▶ _PASSAGE PROVIDED_:
....................

Winds of change

From the surging polar vortex to unprecedented flooding and fires on every continent, the Earth’s ventilation system is clearly out of whack.

When was the last time you sat on the grass watching clouds drift peacefully across the sky? Can’t remember? Though it’s easy to take those lofty billows for granted, now might be the occasion for a second look.

For clouds are driven by wind and the winds are increasingly affected by global warming and climate change. In fact, some less-than-peaceful winds have recently pushed the frigid polar vortex into the Midwest, whipped up catastrophic cyclones in Mozambique, and pummeled India with erratic monsoon seasons that devastate millions of farmers. Even airplanes are being rocked by unusual supersonic jet streams.

In a sense, it’s simple physics. Like a giant engine, the sun heats Earth with solar radiation. Temperature and pressure differences drive the “fan.”

On Earth, the highest temperatures occur at the equator where warm air rises into the atmosphere and moves toward the poles as a low-pressure system. At the same time, cool air from the poles is drawn toward the equator as a high-pressure system. In general, winds tend to blow from high to low pressure areas.

....................

▶ _EXCERPTED DATA_:
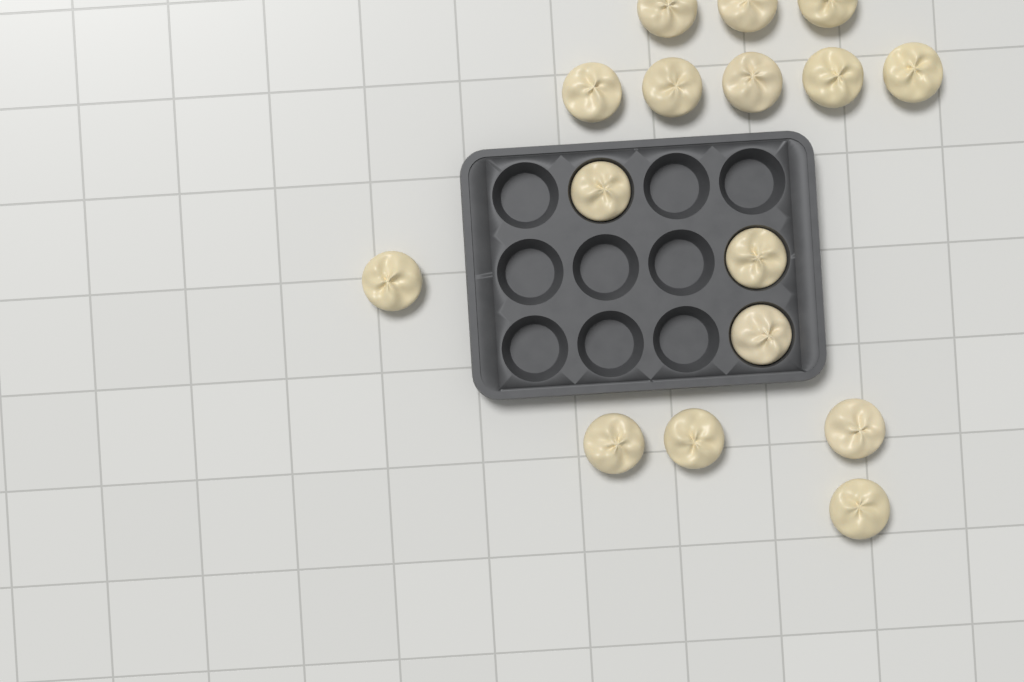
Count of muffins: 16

....................

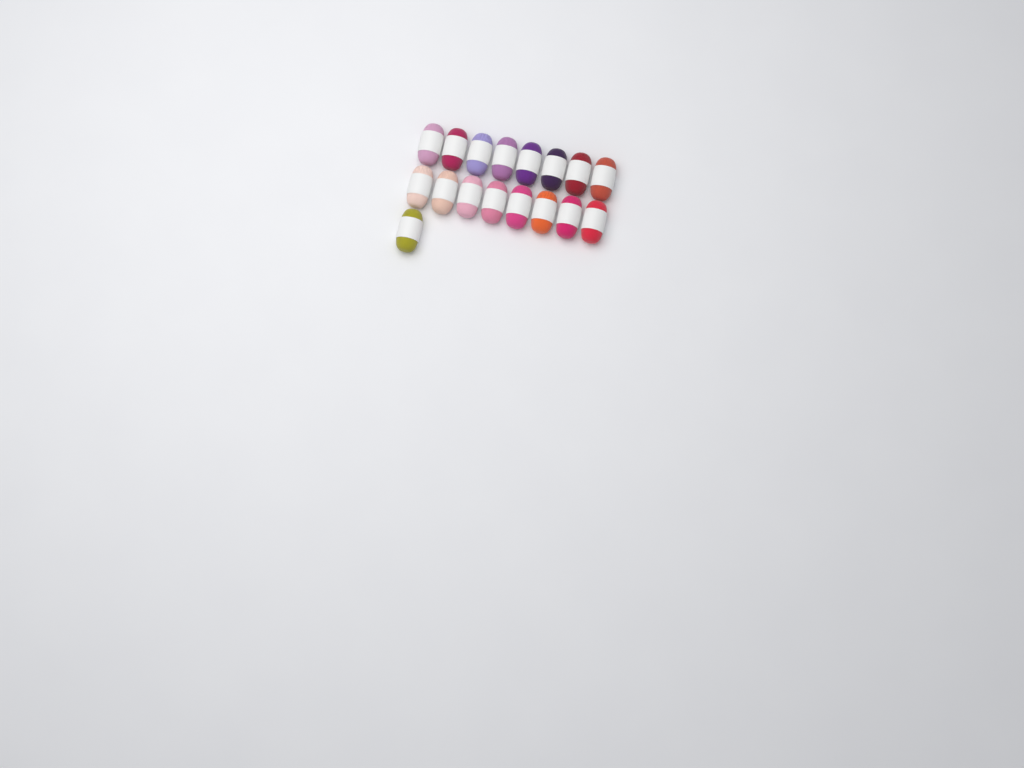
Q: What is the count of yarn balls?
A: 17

....................

▶ _INSTRUCTIONS_:
(a) In the passage on winds and climate change, where on Earth do the highest temperatures occur?
(b) Write out the portion of the winds passage between "In a sense, it’s" and "low pressure areas.", inclusive.

▶ _EXERCISE SOLUTIONS_:
(a) At the equator.

(b)
In a sense, it’s simple physics. Like a giant engine, the sun heats Earth with solar radiation. Temperature and pressure differences drive the “fan.”

On Earth, the highest temperatures occur at the equator where warm air rises into the atmosphere and moves toward the poles as a low-pressure system. At the same time, cool air from the poles is drawn toward the equator as a high-pressure system. In general, winds tend to blow from high to low pressure areas.